Artist's illustration shows a white dwarf star collecting debris from shattered objects in a planetary system. Credit: NASA, ESA, Joseph Olmsted (STScI)
Artist's illustration shows a white dwarf star collecting debris from shattered objects in a planetary system. Credit: NASA, ESA, Joseph Olmsted (STScI)

The violent death flickers of a nearby star have caused such severe disruption to its planetary system that the dead star left behind — known as a white dwarf — sucks in debris from both the inner and outer reaches of the system, UCLA astronomers and their colleagues report.

This is the first case of cosmic cannibalism in which astronomers have observed a white dwarf star devouring both rocky-metallic material, probably from a nearby asteroid, and icy material, probably from a body similar to the bodies found in the Kuiper belt at the edge of our solar system.

"We've never seen these two types of objects coalesce into a white dwarf at the same time," said lead researcher Ted Johnson of UCLA. "We hope that studying these white dwarfs will help us better understand planetary systems that are still intact."

The conclusions are based on an examination of materials captured by the atmosphere of G238-44, a white dwarf located about 86 light-years from Earth, using archival data from the Hubble Space Telescope and other satellites and observatories of NASA. A white dwarf is the extinguished core that remains after a star similar to our Sun sheds its outer layers and stops burning fuel through nuclear fusion.

As surprising as the varied diet of the white dwarf may be, the findings are also intriguing because astronomers believe that icy objects crashed into dry and rocky planets in our solar system and watered them - including Earth. It is thought that billions of years ago, comets and asteroids brought water to our planet, creating the conditions necessary for life. The composition of the shower of material discovered falling on G238-44 suggests that ice reservoirs may be common in planetary systems, said study co-author Benjamin Zuckerman, a professor of physics and astronomy at UCLA.

"Life as we know it requires a rocky planet covered in a variety of volatile elements such as carbon, nitrogen and oxygen," Zuckerman said. "It seems that the abundance of elements we see in this white dwarf came from a rocky parent body and also from a highly volatile parent body - the first example we found among hundreds of studies of white dwarfs."

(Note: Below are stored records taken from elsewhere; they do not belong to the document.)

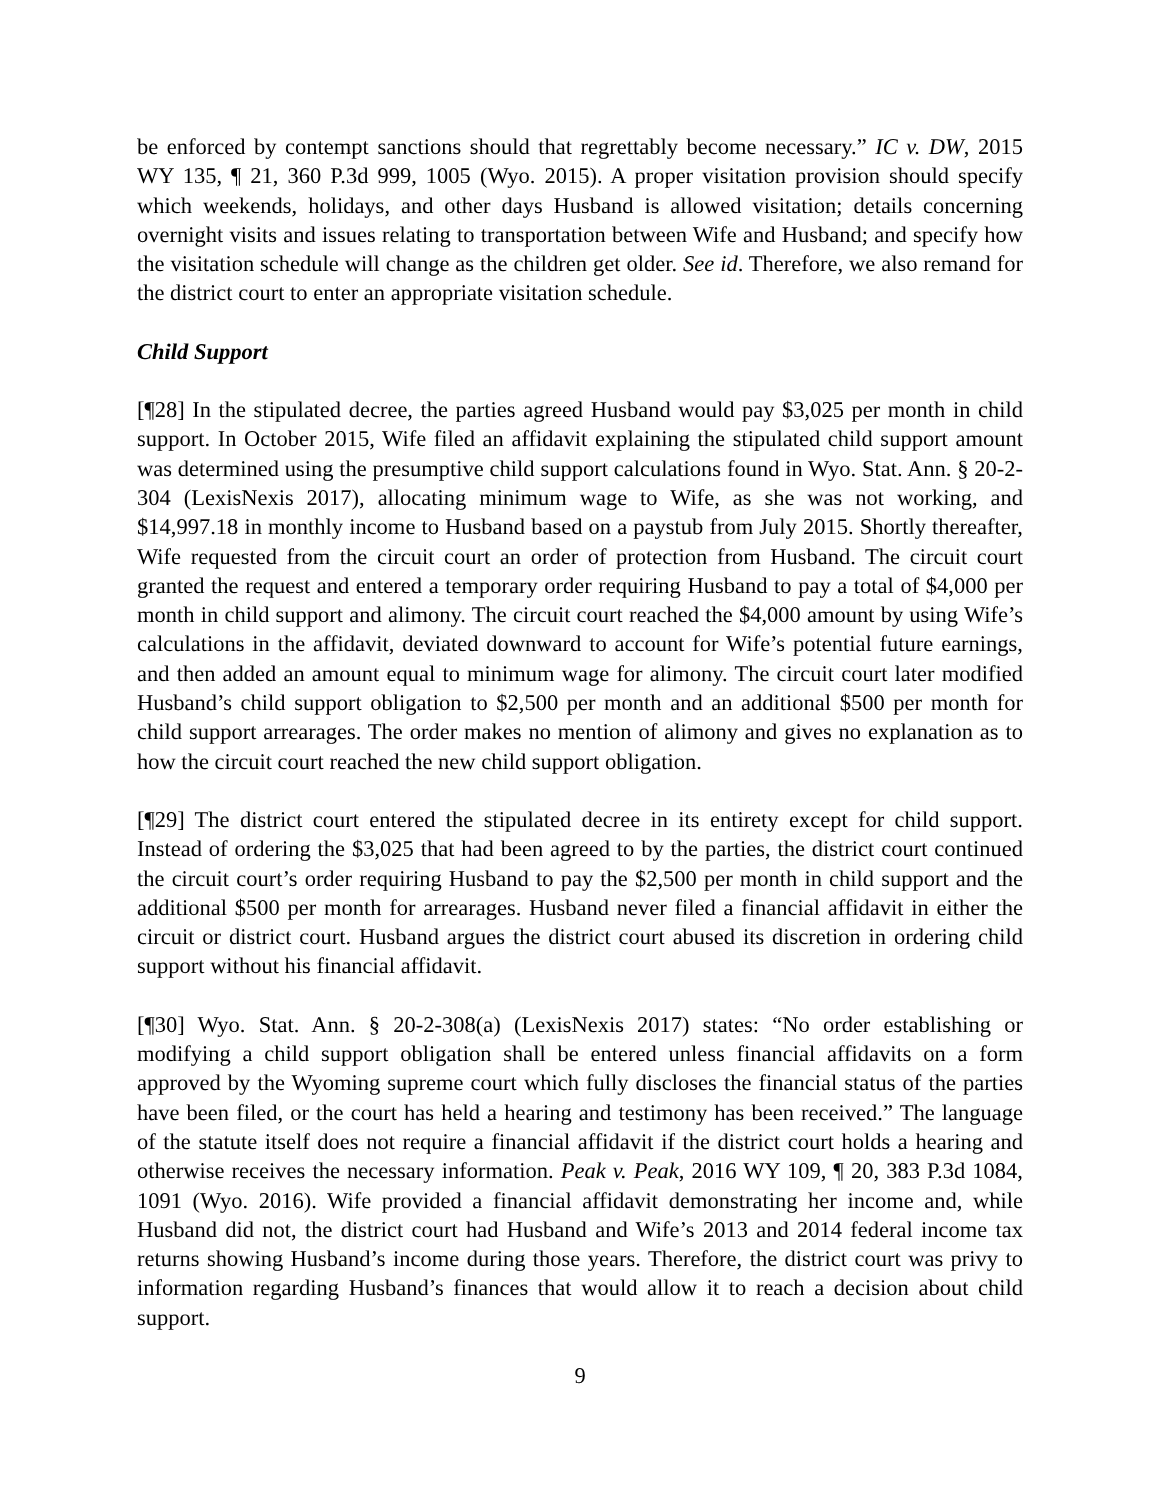be enforced by contempt sanctions should that regrettably become necessary.” IC v. DW, 2015 WY 135, ¶ 21, 360 P.3d 999, 1005 (Wyo. 2015). A proper visitation provision should specify which weekends, holidays, and other days Husband is allowed visitation; details concerning overnight visits and issues relating to transportation between Wife and Husband; and specify how the visitation schedule will change as the children get older. See id. Therefore, we also remand for the district court to enter an appropriate visitation schedule.
Child Support
[¶28] In the stipulated decree, the parties agreed Husband would pay $3,025 per month in child support. In October 2015, Wife filed an affidavit explaining the stipulated child support amount was determined using the presumptive child support calculations found in Wyo. Stat. Ann. § 20-2-304 (LexisNexis 2017), allocating minimum wage to Wife, as she was not working, and $14,997.18 in monthly income to Husband based on a paystub from July 2015. Shortly thereafter, Wife requested from the circuit court an order of protection from Husband. The circuit court granted the request and entered a temporary order requiring Husband to pay a total of $4,000 per month in child support and alimony. The circuit court reached the $4,000 amount by using Wife’s calculations in the affidavit, deviated downward to account for Wife’s potential future earnings, and then added an amount equal to minimum wage for alimony. The circuit court later modified Husband’s child support obligation to $2,500 per month and an additional $500 per month for child support arrearages. The order makes no mention of alimony and gives no explanation as to how the circuit court reached the new child support obligation.
[¶29] The district court entered the stipulated decree in its entirety except for child support. Instead of ordering the $3,025 that had been agreed to by the parties, the district court continued the circuit court’s order requiring Husband to pay the $2,500 per month in child support and the additional $500 per month for arrearages. Husband never filed a financial affidavit in either the circuit or district court. Husband argues the district court abused its discretion in ordering child support without his financial affidavit.
[¶30] Wyo. Stat. Ann. § 20-2-308(a) (LexisNexis 2017) states: “No order establishing or modifying a child support obligation shall be entered unless financial affidavits on a form approved by the Wyoming supreme court which fully discloses the financial status of the parties have been filed, or the court has held a hearing and testimony has been received.” The language of the statute itself does not require a financial affidavit if the district court holds a hearing and otherwise receives the necessary information. Peak v. Peak, 2016 WY 109, ¶ 20, 383 P.3d 1084, 1091 (Wyo. 2016). Wife provided a financial affidavit demonstrating her income and, while Husband did not, the district court had Husband and Wife’s 2013 and 2014 federal income tax returns showing Husband’s income during those years. Therefore, the district court was privy to information regarding Husband’s finances that would allow it to reach a decision about child support.
9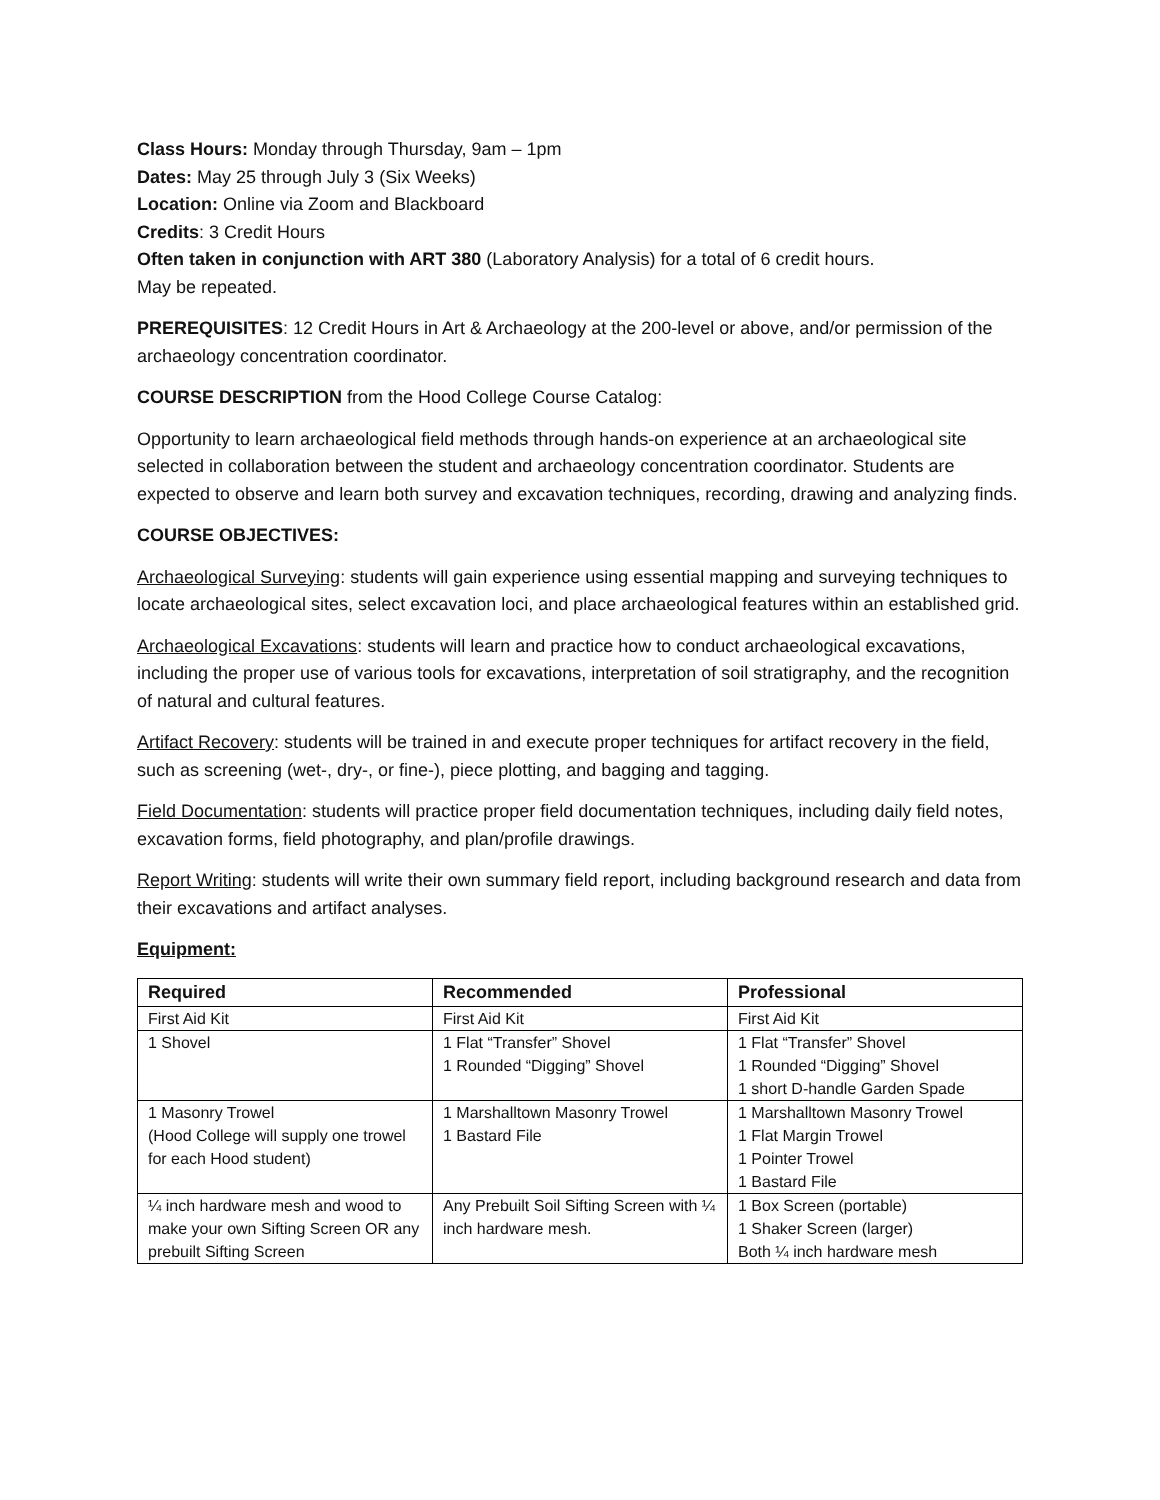Class Hours: Monday through Thursday, 9am – 1pm
Dates: May 25 through July 3 (Six Weeks)
Location: Online via Zoom and Blackboard
Credits: 3 Credit Hours
Often taken in conjunction with ART 380 (Laboratory Analysis) for a total of 6 credit hours.
May be repeated.
PREREQUISITES: 12 Credit Hours in Art & Archaeology at the 200-level or above, and/or permission of the archaeology concentration coordinator.
COURSE DESCRIPTION from the Hood College Course Catalog:
Opportunity to learn archaeological field methods through hands-on experience at an archaeological site selected in collaboration between the student and archaeology concentration coordinator. Students are expected to observe and learn both survey and excavation techniques, recording, drawing and analyzing finds.
COURSE OBJECTIVES:
Archaeological Surveying: students will gain experience using essential mapping and surveying techniques to locate archaeological sites, select excavation loci, and place archaeological features within an established grid.
Archaeological Excavations: students will learn and practice how to conduct archaeological excavations, including the proper use of various tools for excavations, interpretation of soil stratigraphy, and the recognition of natural and cultural features.
Artifact Recovery: students will be trained in and execute proper techniques for artifact recovery in the field, such as screening (wet-, dry-, or fine-), piece plotting, and bagging and tagging.
Field Documentation: students will practice proper field documentation techniques, including daily field notes, excavation forms, field photography, and plan/profile drawings.
Report Writing: students will write their own summary field report, including background research and data from their excavations and artifact analyses.
Equipment:
| Required | Recommended | Professional |
| --- | --- | --- |
| First Aid Kit | First Aid Kit | First Aid Kit |
| 1 Shovel | 1 Flat “Transfer” Shovel 1 Rounded “Digging” Shovel | 1 Flat “Transfer” Shovel 1 Rounded “Digging” Shovel 1 short D-handle Garden Spade |
| 1 Masonry Trowel (Hood College will supply one trowel for each Hood student) | 1 Marshalltown Masonry Trowel 1 Bastard File | 1 Marshalltown Masonry Trowel 1 Flat Margin Trowel 1 Pointer Trowel 1 Bastard File |
| ¼ inch hardware mesh and wood to make your own Sifting Screen OR any prebuilt Sifting Screen | Any Prebuilt Soil Sifting Screen with ¼ inch hardware mesh. | 1 Box Screen (portable) 1 Shaker Screen (larger) Both ¼ inch hardware mesh |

Theories of the evolution of planetary systems describe the death of a star as a turbulent and chaotic event, which begins with it first greatly inflating into a so-called red giant and then quickly losing its outer layers and collapsing into a white dwarf - a very dense star about the size of the Earth, with the mass of the Sun our. The process dramatically disrupts the orbits of the remaining planets, and smaller objects - asteroids, comets, moons - that are too close can scatter like billiard balls and move violently toward the white dwarf.

This study confirms the true order of magnitude of the chaos, showing that 100 million years after the start of its white dwarf phase, the star can simultaneously capture and consume material from the nearby asteroid belt and the distant Kuiper belt-like regions.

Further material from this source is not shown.